When Daisy had performed her show in Liverpool, like audiences elsewhere, those attending were impressed by the scale of her magical ambition. Some of them also had to assimilate an extra-large dollop of synchronicity. It just so happened that the Liverpool Arts Lab (LAL) were planning a pilgrimage to Switzerland, too. Their destination was Carl Jung’s Bollingen Tower, Zurich. Their start date was Bicycle Day (the anniversary of Albert Hoffman’s first intentional exposure to LSD) which this year — 2019 — happened to fall on Good Friday, the proposed start date of Daisy’s pilgrimage.
The happenstance was revealed and two simultaneous Swiss pilgrimages became one.
I saw the very first show of Daisy’s tour. Back then I’d taken the idea of a pilgrimage with a pinch of salt. It wasn’t that I doubted Daisy. Or, that I didn’t like the idea. It’s just that — having been a Tour Manager (mainly in the music industry) — I know what it takes to transport a group of people across Europe on a tight budget. I’ve also done a pilgrimage of my own each year, for the past four years, so I know how tough these particular sorts of journeys can be. The Holy Days of a pilgrimage are not a holiday.
“The likely outcome of Daisy’s plan?” I’d asked myself back at that first show. “A dozen of us in a single minibus and a few strained friendships.”
But the project had gained real momentum from the LAL synchronicity onward and Michelle picked up on this. She was worried. Normally in Daisy’s projects the worst thing that can happen is an actor falling off the stage. For this, it’d be a bus full of people falling off a mountain.
Michelle was still reticent about speaking to me, though. She knew of my tour management work but she also was aware I’d hated the job and it had been a contributory factor in my marriage break-up. However, once it became clear that the pilgrimage would be oversubscribed she felt compelled to ask.
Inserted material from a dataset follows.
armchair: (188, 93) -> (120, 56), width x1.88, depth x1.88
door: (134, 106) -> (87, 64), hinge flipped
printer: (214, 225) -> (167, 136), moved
So I made the call to Daisy just to point her in the right direction and get the thing on a firm logistical footing.
I found myself working on it for the next six months.
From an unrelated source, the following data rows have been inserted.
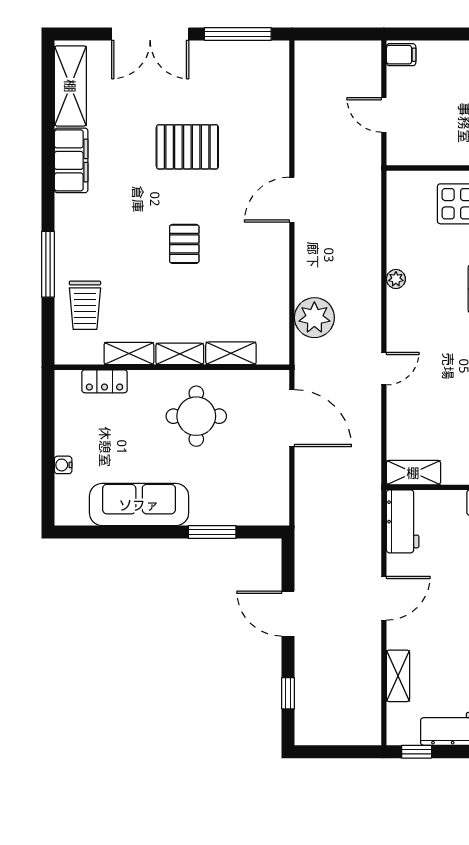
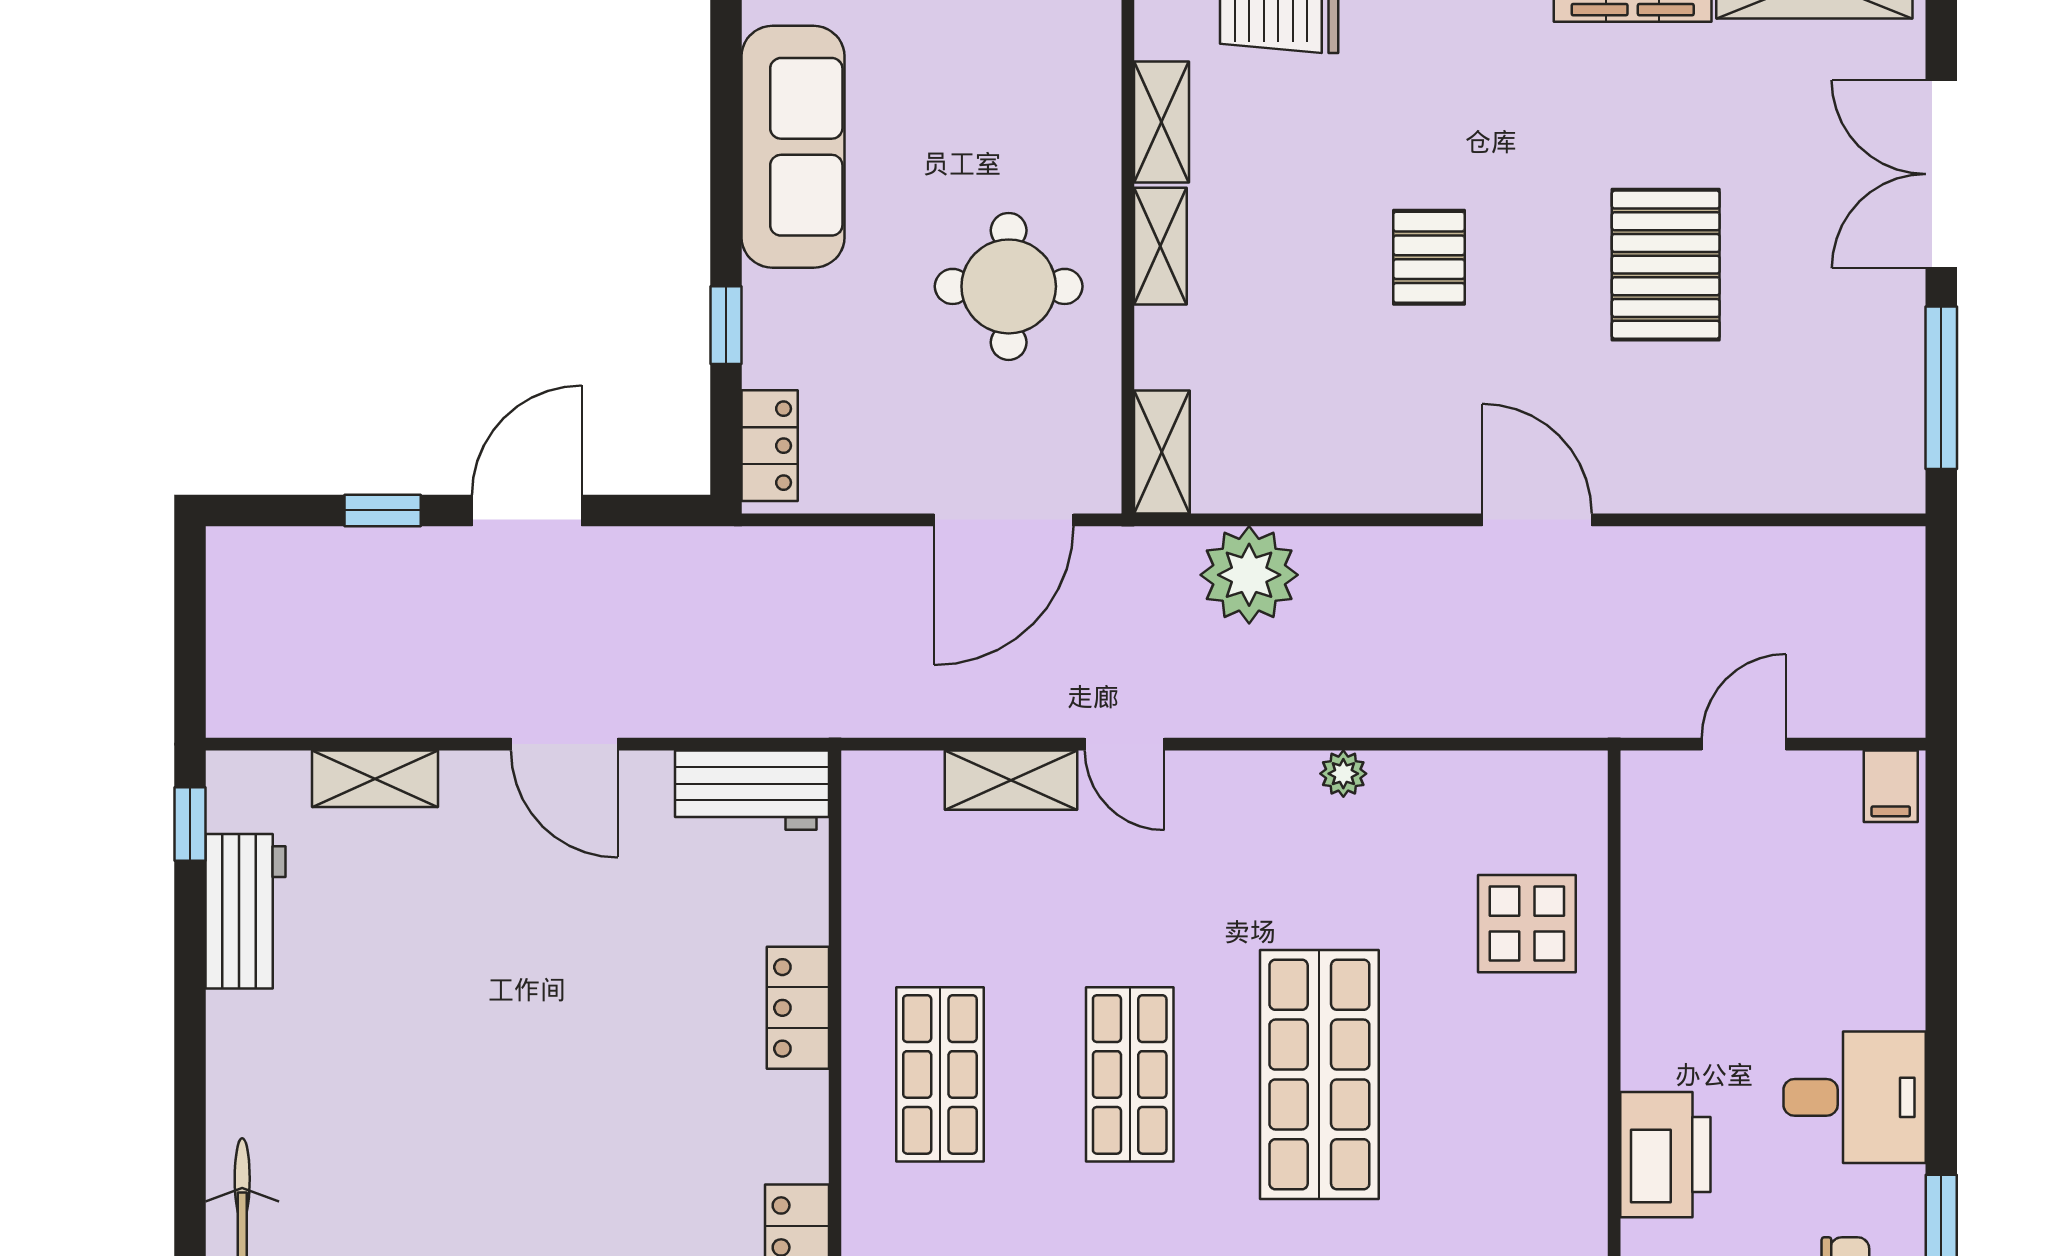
pallet: (184, 244) -> (1429, 257), turned 90
shelving: (231, 353) -> (1162, 452), moved
locker: (105, 381) -> (770, 446), moved, turned 180
shelving: (413, 473) -> (1011, 780), moved, turned 90
window: (212, 532) -> (726, 325), width x0.67
window: (288, 693) -> (383, 510), moved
I first met Michelle, Daisy and Kate — I’ll tell you more about Kate, shortly — on 23rd Oct 2013 at the Horse Hospital, Bloomsbury, London.
I’d gone there to ritually burn £20 in front of an audience.
[ If you’re new to this — I’m Jonathan Harris a.k.a. Money Burning Guy and burning money in ritual is my thing. I like to create nothing from something. ]
I tell the backstory to that evening and the uncanny coincidences that led me to be there in the 2016 piece Money Burning Man at Festival 23. What I don’t talk about in that piece is my personal circumstances at the time. The Horse Hospital was my first proper night out since Sally had left me six months earlier. We’d been together 30 years.
The pain of separation had been quite overwhelming in those early months. Every waking moment was filled with it. And there was no respite at night; Dream-Sally was a bitch.
Then something happened. The beginning began.